A TV monitor is broadcasting the news, giving me no choice but to listen. “And from our culture corner,” a frantic young man is announcing, “that great old series
Murder She Wrote
is completely going off the air. They finally ran out of repeats, Charlie. Back to you.”

To his credit, and my surprise, Hector says nothing.

“Excuse me,” I call to a woman passing my gurney. “Do you suppose you could help me off this thing?”

“Is it you?” she says. I acknowledge the local gossip reporter, Parrot Light, so nicknamed because she reports anything anyone tells her. She has the face of Natalie Wood, though without the dolorous depth. In the 1980s she worked as a correspondent in the Middle East but was dismissed after filing a story in which she revealed that Yasir Arafat was preparing to drive every last Israeli into the sea. Arafat’s third in command had told her so himself.

“Sure,” she says, extending her hand. I sit up, stare, and wait for the only question she ever asks me.

“Because I ran out of Bic pens,” I tell her this time. She jots that down.

“All of them?”

“That’s a follow-up question.” I pat her on the head and move toward the door.

“Oh, Mr. March,” Parrot calls after me. “I’ve always wondered, where do you live?”

“On Noman,” I am able to say at long last, a tremor of small satisfaction hovering on my horizon.

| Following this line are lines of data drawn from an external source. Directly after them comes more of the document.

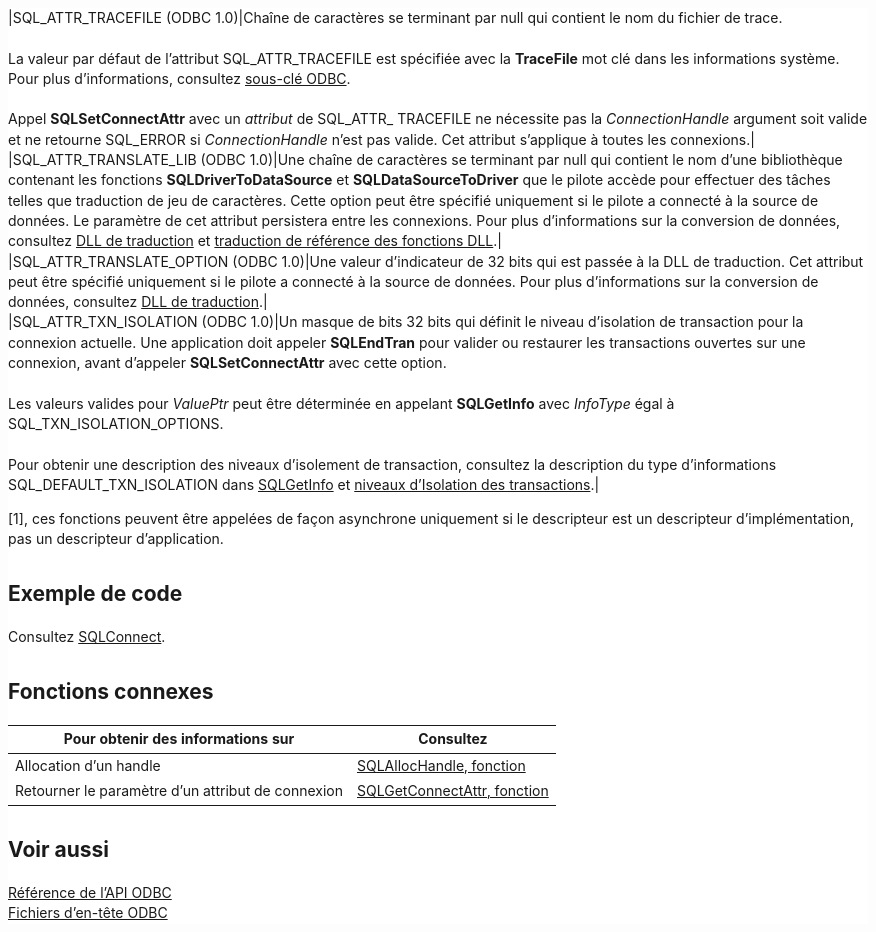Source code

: |SQL_ATTR_TRACEFILE (ODBC 1.0)|Chaîne de caractères se terminant par null qui contient le nom du fichier de trace.<br /><br /> La valeur par défaut de l’attribut SQL_ATTR_TRACEFILE est spécifiée avec la **TraceFile** mot clé dans les informations système. Pour plus d’informations, consultez [sous-clé ODBC](../../../odbc/reference/install/odbc-subkey.md).<br /><br /> Appel **SQLSetConnectAttr** avec un *attribut* de SQL_ATTR_ TRACEFILE ne nécessite pas la *ConnectionHandle* argument soit valide et ne retourne SQL_ERROR si *ConnectionHandle* n’est pas valide. Cet attribut s’applique à toutes les connexions.|  
|SQL_ATTR_TRANSLATE_LIB (ODBC 1.0)|Une chaîne de caractères se terminant par null qui contient le nom d’une bibliothèque contenant les fonctions **SQLDriverToDataSource** et **SQLDataSourceToDriver** que le pilote accède pour effectuer des tâches telles que traduction de jeu de caractères. Cette option peut être spécifié uniquement si le pilote a connecté à la source de données. Le paramètre de cet attribut persistera entre les connexions. Pour plus d’informations sur la conversion de données, consultez [DLL de traduction](../../../odbc/reference/develop-app/translation-dlls.md) et [traduction de référence des fonctions DLL](../../../odbc/reference/syntax/translation-dll-api-reference.md).|  
|SQL_ATTR_TRANSLATE_OPTION (ODBC 1.0)|Une valeur d’indicateur de 32 bits qui est passée à la DLL de traduction. Cet attribut peut être spécifié uniquement si le pilote a connecté à la source de données. Pour plus d’informations sur la conversion de données, consultez [DLL de traduction](../../../odbc/reference/develop-app/translation-dlls.md).|  
|SQL_ATTR_TXN_ISOLATION (ODBC 1.0)|Un masque de bits 32 bits qui définit le niveau d’isolation de transaction pour la connexion actuelle. Une application doit appeler **SQLEndTran** pour valider ou restaurer les transactions ouvertes sur une connexion, avant d’appeler **SQLSetConnectAttr** avec cette option.<br /><br /> Les valeurs valides pour *ValuePtr* peut être déterminée en appelant **SQLGetInfo** avec *InfoType* égal à SQL_TXN_ISOLATION_OPTIONS.<br /><br /> Pour obtenir une description des niveaux d’isolement de transaction, consultez la description du type d’informations SQL_DEFAULT_TXN_ISOLATION dans [SQLGetInfo](../../../odbc/reference/syntax/sqlgetinfo-function.md) et [niveaux d’Isolation des transactions](../../../odbc/reference/develop-app/transaction-isolation-levels.md).|  
  
 [1], ces fonctions peuvent être appelées de façon asynchrone uniquement si le descripteur est un descripteur d’implémentation, pas un descripteur d’application.  
  
## <a name="code-example"></a>Exemple de code  
 Consultez [SQLConnect](../../../odbc/reference/syntax/sqlconnect-function.md).  
  
## <a name="related-functions"></a>Fonctions connexes  
  
|Pour obtenir des informations sur|Consultez|  
|---------------------------|---------|  
|Allocation d’un handle|[SQLAllocHandle, fonction](../../../odbc/reference/syntax/sqlallochandle-function.md)|  
|Retourner le paramètre d’un attribut de connexion|[SQLGetConnectAttr, fonction](../../../odbc/reference/syntax/sqlgetconnectattr-function.md)|  
  
## <a name="see-also"></a>Voir aussi  
 [Référence de l’API ODBC](../../../odbc/reference/syntax/odbc-api-reference.md)   
 [Fichiers d’en-tête ODBC](../../../odbc/reference/install/odbc-header-files.md)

She asks what I know she will ask. “Noman is an island,” I inform her, and I await her reaction.

“Oh. OK,” she says. She makes a note to herself and walks off.

“We’re out of here,” I say to Hector, and we are but a few feet from freedom.

“Is it you?”

I turn to face a young man with copper-colored hair, wearing blue-and-green scrubs. He looks like a lollipop. “You’re not leaving, are you? I haven’t examined your toe yet.”

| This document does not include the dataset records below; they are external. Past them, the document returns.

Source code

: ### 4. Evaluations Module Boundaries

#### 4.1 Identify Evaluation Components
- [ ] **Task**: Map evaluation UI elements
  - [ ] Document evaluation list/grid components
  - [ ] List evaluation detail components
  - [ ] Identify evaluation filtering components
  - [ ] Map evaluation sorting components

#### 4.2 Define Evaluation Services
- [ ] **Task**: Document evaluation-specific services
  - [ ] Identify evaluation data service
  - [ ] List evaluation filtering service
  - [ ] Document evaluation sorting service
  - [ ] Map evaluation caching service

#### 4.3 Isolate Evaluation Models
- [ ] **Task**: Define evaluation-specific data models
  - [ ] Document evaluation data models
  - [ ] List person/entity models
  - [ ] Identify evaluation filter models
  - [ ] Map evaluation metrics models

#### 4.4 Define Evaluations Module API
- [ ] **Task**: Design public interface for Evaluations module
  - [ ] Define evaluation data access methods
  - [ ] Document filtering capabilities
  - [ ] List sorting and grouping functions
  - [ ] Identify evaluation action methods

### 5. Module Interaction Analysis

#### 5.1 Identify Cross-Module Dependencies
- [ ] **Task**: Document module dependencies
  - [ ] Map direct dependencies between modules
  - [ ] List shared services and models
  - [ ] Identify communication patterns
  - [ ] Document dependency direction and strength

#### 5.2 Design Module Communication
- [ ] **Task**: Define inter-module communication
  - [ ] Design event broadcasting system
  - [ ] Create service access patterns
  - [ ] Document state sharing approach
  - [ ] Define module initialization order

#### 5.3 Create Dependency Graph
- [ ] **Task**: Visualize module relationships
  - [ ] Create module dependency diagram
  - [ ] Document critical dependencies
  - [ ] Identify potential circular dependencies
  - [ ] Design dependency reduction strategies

“I’m fine,” I promise him. “Thanks all the same. But I really must get home now.”

“I ought to take a look, just to be on the safe side. We don’t want to lose a citizen like Harry March to a damaged toe.” He hacks up a laugh and forcibly guides me back to the gurney. “You know,” he says, in enough of a drawl to suggest that what is about to follow is going to be horrendous. “You know, I’m something of a writer myself.” Hector looks up at him, feigning avid interest. “Of course, I’m not a writer the way
you’re
a writer. But I know I have a book in me.” I do not say, Why don’t you leave it there? “A book about my life as a Southampton physician.”

“Is that so?” I find myself missing Whatshisname, Light, and Mrs. Turtle. He squeezes my toe to see if it hurts.

“Yes. I’m going to call it
Hamptons M.D.: The Life of a Country Doctor
.”

“Fantastic title,” I tell him. “But I must be off.”

“You wouldn’t believe the stories.”

“I’d love to hear them,” Hector says.

“I’d love to hear them,” I say to the doctor. “But I must get back to my wife. She swore she’d turn to stone if I wasn’t home in time to help her with our dinner party.”

“Tell me about it!” he says. I do not. “Nothing broken. So off you go. But try to stay off that toe.”

As we are about to exit the E.R., Medusa is wheeled in on a gurney of her own. “She’s hyperventilating,” explains the orderly who earlier put the smile on my toe. “A pervert attacked her in her store.” I attempt to avert my existence, without success.